Looks correct to me.
Hello, I am trying to solve the following problem:
At what point(s) on the curve y=2(x-cosx) is the tangent parallel to the line 3x-y=5.
My attempt is:
rewrite 3x-y=5 as y=3x-5
differentiated to 3
Differentiate y=2(x-cosx) = 2(1+sinx) = 2 + 2sinx
3 = 2+2sinx
1 = 2sinx2
1/2 = sinx
sin^-1(1/2) = x
plugging back into original curve formula gives a y value of -0.684
so my final answer is "the tangent is parallel to the line 3x-y=5 at the point .524(x), -0.684(y)."
I am unsure if I am correct. Could someone please cast their eyes over this and let me know if I am on the right track ?
actually I think I got this one wrong.
To find the points on the curve (2(x-cosx) where the tangent is parallel to the line y=3x-5.

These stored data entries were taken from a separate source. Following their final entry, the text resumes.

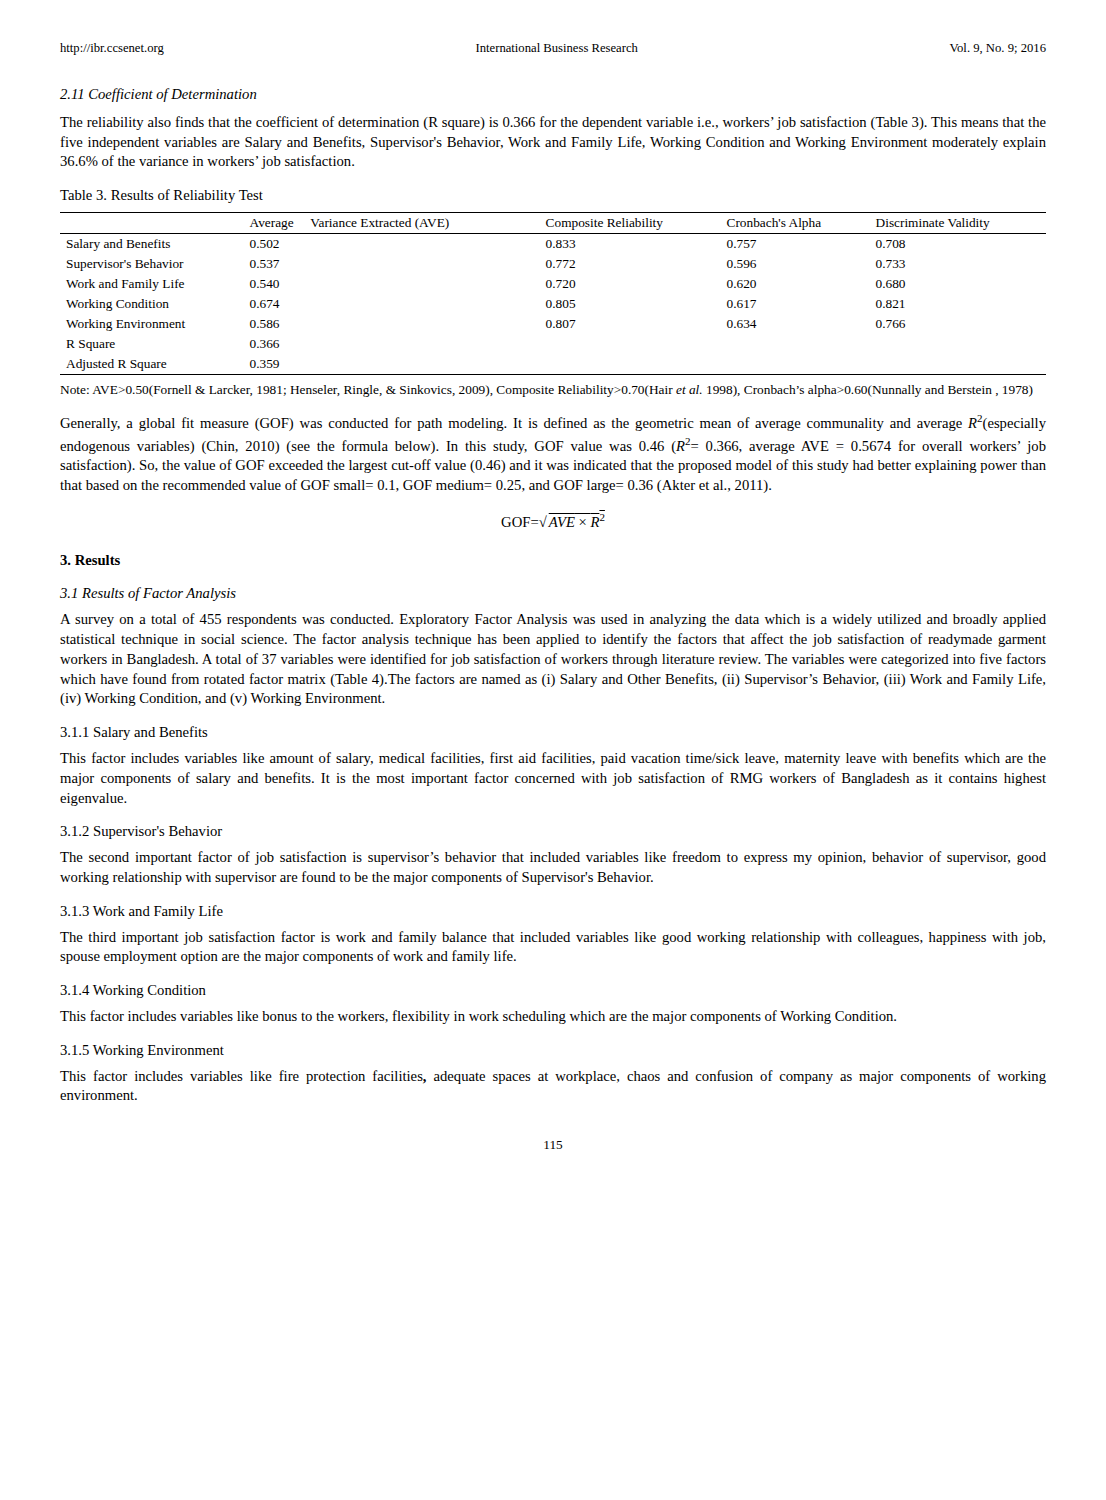http://ibr.ccsenet.org International Business Research Vol. 9, No. 9; 2016
2.11 Coefficient of Determination
The reliability also finds that the coefficient of determination (R square) is 0.366 for the dependent variable i.e., workers’ job satisfaction (Table 3). This means that the five independent variables are Salary and Benefits, Supervisor's Behavior, Work and Family Life, Working Condition and Working Environment moderately explain 36.6% of the variance in workers’ job satisfaction.
Table 3. Results of Reliability Test
| | Average Variance Extracted (AVE) | Composite Reliability | Cronbach's Alpha | Discriminate Validity |
| --- | --- | --- | --- | --- |
| Salary and Benefits | 0.502 | 0.833 | 0.757 | 0.708 |
| Supervisor's Behavior | 0.537 | 0.772 | 0.596 | 0.733 |
| Work and Family Life | 0.540 | 0.720 | 0.620 | 0.680 |
| Working Condition | 0.674 | 0.805 | 0.617 | 0.821 |
| Working Environment | 0.586 | 0.807 | 0.634 | 0.766 |
| R Square | 0.366 | | | |
| Adjusted R Square | 0.359 | | | |
Note: AVE>0.50(Fornell & Larcker, 1981; Henseler, Ringle, & Sinkovics, 2009), Composite Reliability>0.70(Hair et al. 1998), Cronbach’s alpha>0.60(Nunnally and Berstein , 1978)
Generally, a global fit measure (GOF) was conducted for path modeling. It is defined as the geometric mean of average communality and average R2(especially endogenous variables) (Chin, 2010) (see the formula below). In this study, GOF value was 0.46 (R2= 0.366, average AVE = 0.5674 for overall workers’ job satisfaction). So, the value of GOF exceeded the largest cut-off value (0.46) and it was indicated that the proposed model of this study had better explaining power than that based on the recommended value of GOF small= 0.1, GOF medium= 0.25, and GOF large= 0.36 (Akter et al., 2011).
GOF=√AVE × R2
3. Results
3.1 Results of Factor Analysis
A survey on a total of 455 respondents was conducted. Exploratory Factor Analysis was used in analyzing the data which is a widely utilized and broadly applied statistical technique in social science. The factor analysis technique has been applied to identify the factors that affect the job satisfaction of readymade garment workers in Bangladesh. A total of 37 variables were identified for job satisfaction of workers through literature review. The variables were categorized into five factors which have found from rotated factor matrix (Table 4).The factors are named as (i) Salary and Other Benefits, (ii) Supervisor’s Behavior, (iii) Work and Family Life, (iv) Working Condition, and (v) Working Environment.
3.1.1 Salary and Benefits
This factor includes variables like amount of salary, medical facilities, first aid facilities, paid vacation time/sick leave, maternity leave with benefits which are the major components of salary and benefits. It is the most important factor concerned with job satisfaction of RMG workers of Bangladesh as it contains highest eigenvalue.
3.1.2 Supervisor's Behavior
The second important factor of job satisfaction is supervisor’s behavior that included variables like freedom to express my opinion, behavior of supervisor, good working relationship with supervisor are found to be the major components of Supervisor's Behavior.
3.1.3 Work and Family Life
The third important job satisfaction factor is work and family balance that included variables like good working relationship with colleagues, happiness with job, spouse employment option are the major components of work and family life.
3.1.4 Working Condition
This factor includes variables like bonus to the workers, flexibility in work scheduling which are the major components of Working Condition.
3.1.5 Working Environment
This factor includes variables like fire protection facilities, adequate spaces at workplace, chaos and confusion of company as major components of working environment.
115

differentiating 2(x-cosx) = 3x-5:
2+2sinx = 3
Then solving for x to find where the tangent is parallel to the curve:
sin^-1 (0.5) = x
At this stage I am not sure what to do next. This trig equation now gives me 30 degrees and 150 degrees ?, but I am trying to find an x and a y position.
Can someone help please.
You must work in radians in this question. You were correct with your first solution but you only gave one answer. Did they not ask for answers in a given range. If sinx=1/2 another answer would be x=2.618 (that is 150 degrees in radians)